Sharing only period tracking
From the entity settings, you can share only period tracking with another person -- your partner, for example -- without exposing the rest of your health data. This is explained in Entities.
Health activities
Health activities are point-in-time events on your medical timeline. Each activity has a type:
| Type | Example |
|---|---|
| Symptom | Headache, nausea, dizziness |
| Medical appointment | Cardiologist appointment on Thursday |
| Medical visit | Went to the doctor today, they said... |
| Lab test | Complete blood count, results on Friday |
| Diagnostic imaging | Chest X-ray |
| Procedure | Dental cleaning, tooth extraction |
| Vaccine | COVID booster, annual flu shot |
| Medication taken | One-time record that you took something |
| Measurement | Blood pressure 120/80, glucose 95 |
| Note | Free-form observation about your health |
Activities can have a numeric value (for measurements), link to a condition or episode, and schedule a reminder if it's a future appointment.
Medical documents
Medical documents store files you want to keep handy: clinical records, lab results, medical orders, authorizations, diagnostic images, medical bills.
Each document has:
- Type -- clinical record, lab result, diagnostic image, prescription order, authorization, disability certificate, referral, invoice
- Attachments -- PDFs, images. Multiple per document are supported
- Metadata -- title, description, document date, expiration date, issuer (doctor or hospital)

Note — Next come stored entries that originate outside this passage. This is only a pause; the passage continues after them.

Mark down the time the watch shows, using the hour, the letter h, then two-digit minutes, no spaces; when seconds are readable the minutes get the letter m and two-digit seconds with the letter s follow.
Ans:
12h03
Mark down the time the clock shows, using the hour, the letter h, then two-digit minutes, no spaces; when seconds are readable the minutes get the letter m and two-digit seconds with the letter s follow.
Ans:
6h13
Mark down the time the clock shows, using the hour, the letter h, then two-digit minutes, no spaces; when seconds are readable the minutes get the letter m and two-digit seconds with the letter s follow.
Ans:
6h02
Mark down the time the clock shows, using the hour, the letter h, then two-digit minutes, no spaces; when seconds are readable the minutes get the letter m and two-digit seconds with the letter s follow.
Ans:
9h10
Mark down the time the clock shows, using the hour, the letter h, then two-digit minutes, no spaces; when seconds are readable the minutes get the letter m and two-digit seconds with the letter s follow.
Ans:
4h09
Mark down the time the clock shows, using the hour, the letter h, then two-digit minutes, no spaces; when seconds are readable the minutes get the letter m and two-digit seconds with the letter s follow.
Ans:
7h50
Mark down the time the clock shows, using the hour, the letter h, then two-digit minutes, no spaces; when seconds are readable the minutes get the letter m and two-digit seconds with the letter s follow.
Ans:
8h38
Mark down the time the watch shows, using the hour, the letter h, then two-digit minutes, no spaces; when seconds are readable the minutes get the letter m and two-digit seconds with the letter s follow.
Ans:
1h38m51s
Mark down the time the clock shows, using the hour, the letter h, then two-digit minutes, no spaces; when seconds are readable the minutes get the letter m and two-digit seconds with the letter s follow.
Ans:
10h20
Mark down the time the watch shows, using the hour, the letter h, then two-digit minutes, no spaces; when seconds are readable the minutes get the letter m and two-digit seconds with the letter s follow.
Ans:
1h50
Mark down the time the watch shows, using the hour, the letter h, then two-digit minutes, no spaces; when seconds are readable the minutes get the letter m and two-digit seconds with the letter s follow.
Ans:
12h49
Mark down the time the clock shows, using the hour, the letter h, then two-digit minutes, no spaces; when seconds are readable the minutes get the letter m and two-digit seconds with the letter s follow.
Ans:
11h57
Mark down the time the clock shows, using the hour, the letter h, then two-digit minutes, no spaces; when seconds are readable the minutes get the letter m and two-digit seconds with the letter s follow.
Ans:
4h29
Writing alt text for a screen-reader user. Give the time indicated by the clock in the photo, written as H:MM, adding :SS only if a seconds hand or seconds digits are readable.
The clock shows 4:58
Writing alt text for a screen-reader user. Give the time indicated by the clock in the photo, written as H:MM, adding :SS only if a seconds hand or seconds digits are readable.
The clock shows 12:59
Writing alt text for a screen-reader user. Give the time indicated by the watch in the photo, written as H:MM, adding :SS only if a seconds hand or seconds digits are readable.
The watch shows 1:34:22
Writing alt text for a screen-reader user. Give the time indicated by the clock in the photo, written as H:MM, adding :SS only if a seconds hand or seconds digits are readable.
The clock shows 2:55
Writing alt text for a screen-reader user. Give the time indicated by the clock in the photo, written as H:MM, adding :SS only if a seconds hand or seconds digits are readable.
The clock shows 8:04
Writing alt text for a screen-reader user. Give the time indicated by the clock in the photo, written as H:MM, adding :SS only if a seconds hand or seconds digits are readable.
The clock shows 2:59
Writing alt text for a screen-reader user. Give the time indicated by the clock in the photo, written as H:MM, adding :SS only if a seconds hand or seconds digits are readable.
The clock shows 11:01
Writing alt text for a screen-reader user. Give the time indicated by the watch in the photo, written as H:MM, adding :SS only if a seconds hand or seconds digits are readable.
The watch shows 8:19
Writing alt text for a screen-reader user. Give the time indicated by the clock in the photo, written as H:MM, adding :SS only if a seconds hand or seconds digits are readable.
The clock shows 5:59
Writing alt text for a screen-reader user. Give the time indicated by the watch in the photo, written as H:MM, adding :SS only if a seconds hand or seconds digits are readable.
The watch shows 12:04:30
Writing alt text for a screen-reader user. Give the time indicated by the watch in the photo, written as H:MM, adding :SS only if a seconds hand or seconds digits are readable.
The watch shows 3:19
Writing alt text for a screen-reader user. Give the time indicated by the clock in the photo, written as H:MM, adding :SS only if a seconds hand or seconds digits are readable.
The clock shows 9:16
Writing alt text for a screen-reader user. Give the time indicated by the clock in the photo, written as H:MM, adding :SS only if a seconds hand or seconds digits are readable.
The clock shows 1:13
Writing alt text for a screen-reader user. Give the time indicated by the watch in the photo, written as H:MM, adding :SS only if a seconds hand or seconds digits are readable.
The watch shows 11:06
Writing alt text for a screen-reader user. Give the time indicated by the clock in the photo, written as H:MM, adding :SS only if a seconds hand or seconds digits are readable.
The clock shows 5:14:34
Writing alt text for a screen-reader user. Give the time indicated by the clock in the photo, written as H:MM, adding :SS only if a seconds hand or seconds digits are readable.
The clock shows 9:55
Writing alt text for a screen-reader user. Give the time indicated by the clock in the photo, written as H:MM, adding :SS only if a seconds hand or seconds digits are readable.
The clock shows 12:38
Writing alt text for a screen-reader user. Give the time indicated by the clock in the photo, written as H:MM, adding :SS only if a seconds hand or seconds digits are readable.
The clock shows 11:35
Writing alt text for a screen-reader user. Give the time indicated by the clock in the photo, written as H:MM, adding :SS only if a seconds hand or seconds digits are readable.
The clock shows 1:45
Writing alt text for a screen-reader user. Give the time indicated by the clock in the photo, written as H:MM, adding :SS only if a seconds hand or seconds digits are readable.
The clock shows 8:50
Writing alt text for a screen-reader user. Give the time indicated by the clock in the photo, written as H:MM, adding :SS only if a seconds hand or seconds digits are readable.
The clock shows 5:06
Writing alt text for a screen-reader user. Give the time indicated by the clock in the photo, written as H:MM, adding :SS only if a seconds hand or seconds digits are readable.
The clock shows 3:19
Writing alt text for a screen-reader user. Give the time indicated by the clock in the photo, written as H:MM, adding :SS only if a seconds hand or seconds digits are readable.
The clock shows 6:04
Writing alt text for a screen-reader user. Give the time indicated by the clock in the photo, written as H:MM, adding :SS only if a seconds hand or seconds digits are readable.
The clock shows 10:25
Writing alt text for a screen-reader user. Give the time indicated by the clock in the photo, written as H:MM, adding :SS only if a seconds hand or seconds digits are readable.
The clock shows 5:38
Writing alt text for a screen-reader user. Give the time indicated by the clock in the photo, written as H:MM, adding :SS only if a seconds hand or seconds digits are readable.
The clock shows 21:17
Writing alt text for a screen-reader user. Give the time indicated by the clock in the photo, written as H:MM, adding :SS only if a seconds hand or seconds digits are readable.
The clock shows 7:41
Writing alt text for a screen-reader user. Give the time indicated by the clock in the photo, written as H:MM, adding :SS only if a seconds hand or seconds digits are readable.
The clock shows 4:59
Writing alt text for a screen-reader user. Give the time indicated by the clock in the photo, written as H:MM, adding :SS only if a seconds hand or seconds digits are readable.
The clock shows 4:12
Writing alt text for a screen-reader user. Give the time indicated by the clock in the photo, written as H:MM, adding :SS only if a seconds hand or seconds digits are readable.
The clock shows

- Links -- can be associated with a condition, episode, or prescription
Documents approaching their expiration date are flagged in red. Expired ones are flagged too. This is useful for medical authorizations or lab results that have a validity period.
When you upload a document to the chat, the agent can help you organize it: it extracts the content via OCR, identifies what it is, and suggests how to link it with your existing conditions or prescriptions.
Health documents are encrypted with the double layer of encryption (user + system). Encrypted files never get a public URL -- the backend decrypts them in memory and returns the bytes directly. Details are in Security and privacy.